Une culture exigeante
Lorsqu’il a testé la culture du gingembre pour la première fois il y a plus de dix ans, Stephan Müller, le père de l’actuel chef d’exploitation, ne se doutait pas du succès qui attendait ce tubercule, qui a même été distingué comme la plante médicinale de l’année 2018.
Jusqu’à présent, le gingembre bio cultivé localement reste une denrée rare.

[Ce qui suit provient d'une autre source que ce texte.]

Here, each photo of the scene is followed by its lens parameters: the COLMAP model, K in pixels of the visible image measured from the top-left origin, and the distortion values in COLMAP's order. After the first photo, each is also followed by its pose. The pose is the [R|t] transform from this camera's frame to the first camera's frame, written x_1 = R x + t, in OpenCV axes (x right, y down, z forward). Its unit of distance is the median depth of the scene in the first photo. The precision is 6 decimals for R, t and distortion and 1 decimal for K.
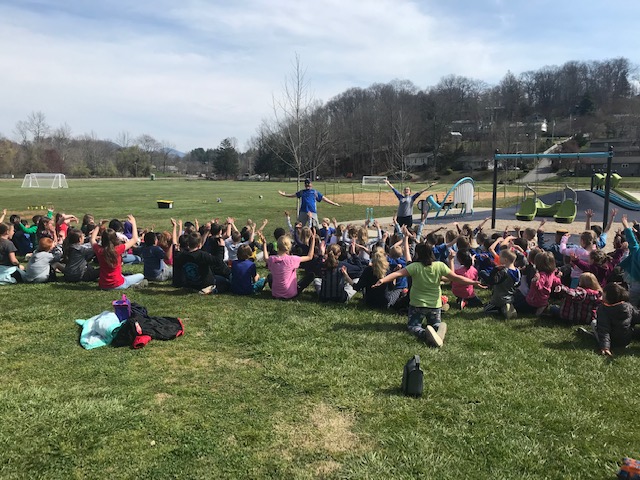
lens RADIAL K [[523.5, 0, 317.1], [0, 523.5, 234.2], [0, 0, 1]] dist [0.030346, -0.032411]
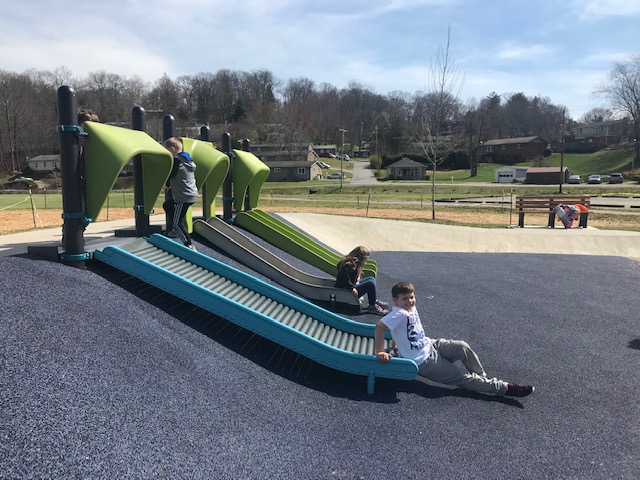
lens RADIAL K [[523.5, 0, 319.5], [0, 523.5, 239.9], [0, 0, 1]] dist [0.030346, -0.032411]
pose [[0.822777, -0.074258, 0.563493, 0.090839], [0.076745, 0.996864, 0.019311, -0.014858], [-0.563159, 0.027357, 0.825895, 0.155554]]
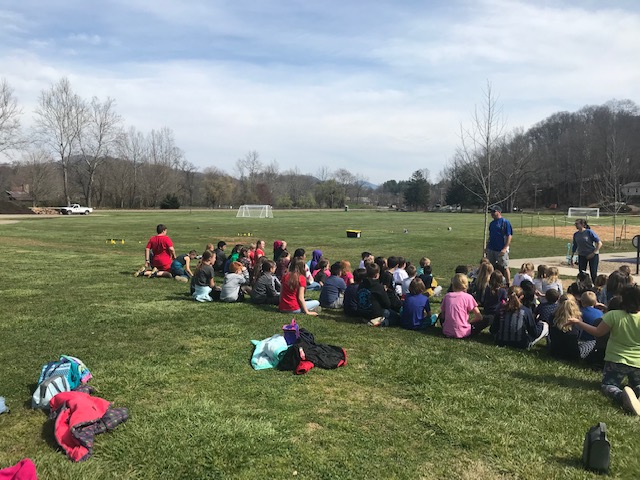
lens RADIAL K [[523.5, 0, 317.6], [0, 523.5, 235.9], [0, 0, 1]] dist [0.030346, -0.032411]
pose [[0.935433, 0.022508, -0.352787, 0.004152], [-0.042181, 0.997948, -0.048177, -0.000410], [0.350979, 0.059947, 0.934463, 0.003155]]
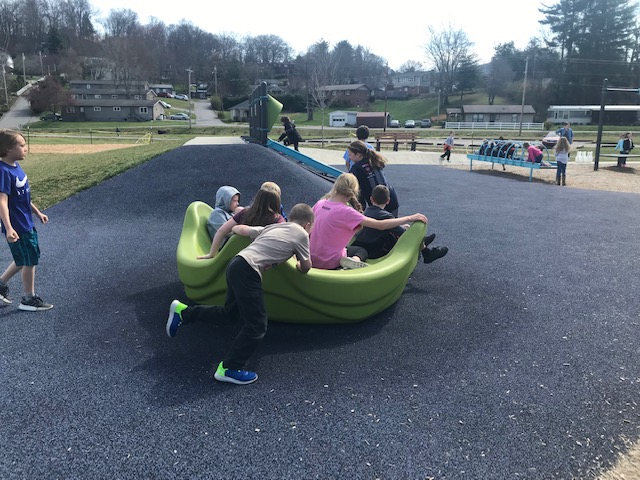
lens RADIAL K [[523.5, 0, 315.9], [0, 523.5, 234.0], [0, 0, 1]] dist [0.030346, -0.032411]
pose [[0.610556, -0.164107, 0.774784, 0.046031], [0.087521, 0.986285, 0.139935, -0.011915], [-0.787122, -0.017629, 0.616545, 0.135709]]
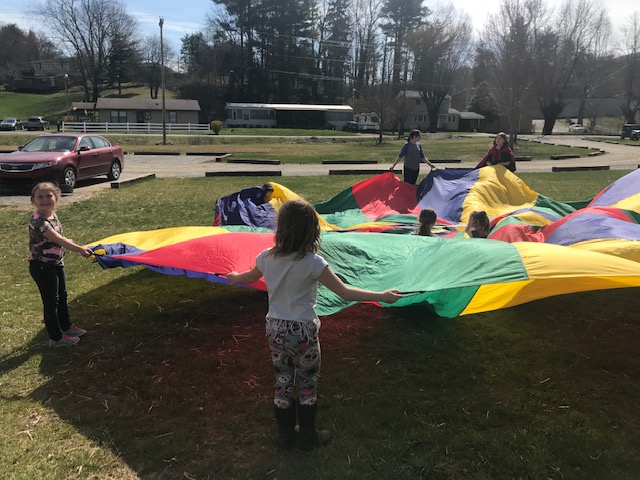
lens RADIAL K [[523.5, 0, 320.0], [0, 523.5, 222.5], [0, 0, 1]] dist [0.030346, -0.032411]
pose [[0.154657, -0.173216, 0.972665, 0.265835], [0.105832, 0.981750, 0.158006, -0.010363], [-0.982284, 0.078502, 0.170166, 0.151377]]
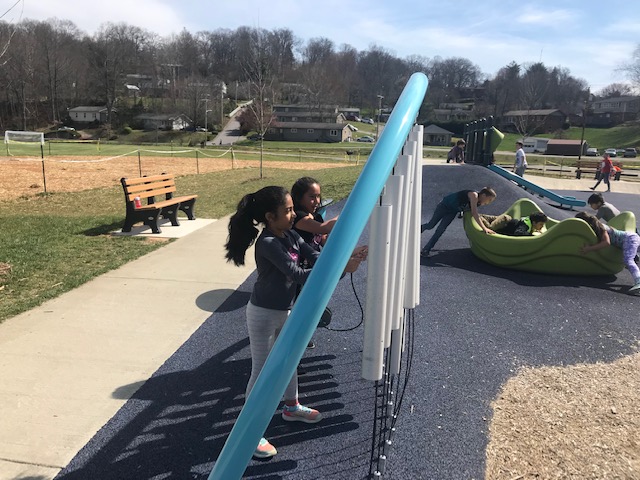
lens RADIAL K [[523.5, 0, 318.7], [0, 523.5, 236.1], [0, 0, 1]] dist [0.030346, -0.032411]
pose [[0.830995, -0.073049, 0.551463, 0.029856], [0.031892, 0.995966, 0.083871, -0.011841], [-0.555366, -0.052109, 0.829972, 0.128395]]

Jusqu’à présent, cependant, le gingembre bio cultivé localement reste une denrée rare et peu commercialisée. Il existe bien sûr des petits producteurs qui essaient de cultiver du gingembre, mais Samuel Müller ne craint pas cette concurrence. « La culture du gingembre est un processus délicat qui doit être bien rôdé pour que cela fonctionne. » Chez les Müller aussi, les premiers essais de culture ont échoué, car le sol, la température et l’humidité de l’air doivent être optimaux pendant la longue période de culture. La rentabilité et la commercialisation sont également des éléments importants à prendre en compte. L’exploitant fait du reste encore des essais, par exemple avec différentes variétés de gingembre, dont toutes ne se prêtent pas à la culture biologique. Certaines sont plus faciles à nettoyer, d’autres ont des doigts plus petits ou ont un goût moins noble.

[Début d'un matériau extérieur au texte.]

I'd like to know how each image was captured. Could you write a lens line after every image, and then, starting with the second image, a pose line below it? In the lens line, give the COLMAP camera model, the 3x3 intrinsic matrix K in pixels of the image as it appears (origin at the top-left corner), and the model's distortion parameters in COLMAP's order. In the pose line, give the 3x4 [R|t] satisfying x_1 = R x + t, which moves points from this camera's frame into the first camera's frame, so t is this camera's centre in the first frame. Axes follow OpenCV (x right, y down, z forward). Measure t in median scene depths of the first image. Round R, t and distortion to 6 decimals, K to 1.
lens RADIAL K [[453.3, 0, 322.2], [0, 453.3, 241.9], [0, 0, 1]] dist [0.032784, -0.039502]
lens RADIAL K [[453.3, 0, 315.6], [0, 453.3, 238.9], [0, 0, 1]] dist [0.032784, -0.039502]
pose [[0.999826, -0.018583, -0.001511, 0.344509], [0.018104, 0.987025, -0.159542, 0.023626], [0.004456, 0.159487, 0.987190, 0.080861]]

Plantes étrangères souvent contaminées
L’exploitant cultive aujourd’hui environ 70 ares de gingembre dans des serres non chauffées. Lors du pressage, on obtient un rendement de 60 % de jus pur. Le gingembre ramassé tôt est un peu plus doux et plus sa récolte est tardive, plus son goût s’intensifie. Le marc est acheté par l’industrie alimentaire pour aromatiser des boissons. Mais pourquoi se donner tant de peine simplement pour vendre du gingembre local ? Samuel Müller rit. Les consommateurs et les consommatrices suisses connaissent l’offre mondiale de fruits, de légumes, d’herbes et de plantes médicinales, mais aussi le problème des substances nocives contenues dans nombre de denrées alimentaires et le mauvais bilan écologique des produits qui viennent du bout du monde. Aujourd’hui, le consommateur informé souhaite davantage de denrées alimentaires locales, saines et produites de manière durable, et il est prêt à payer un prix juste pour cela.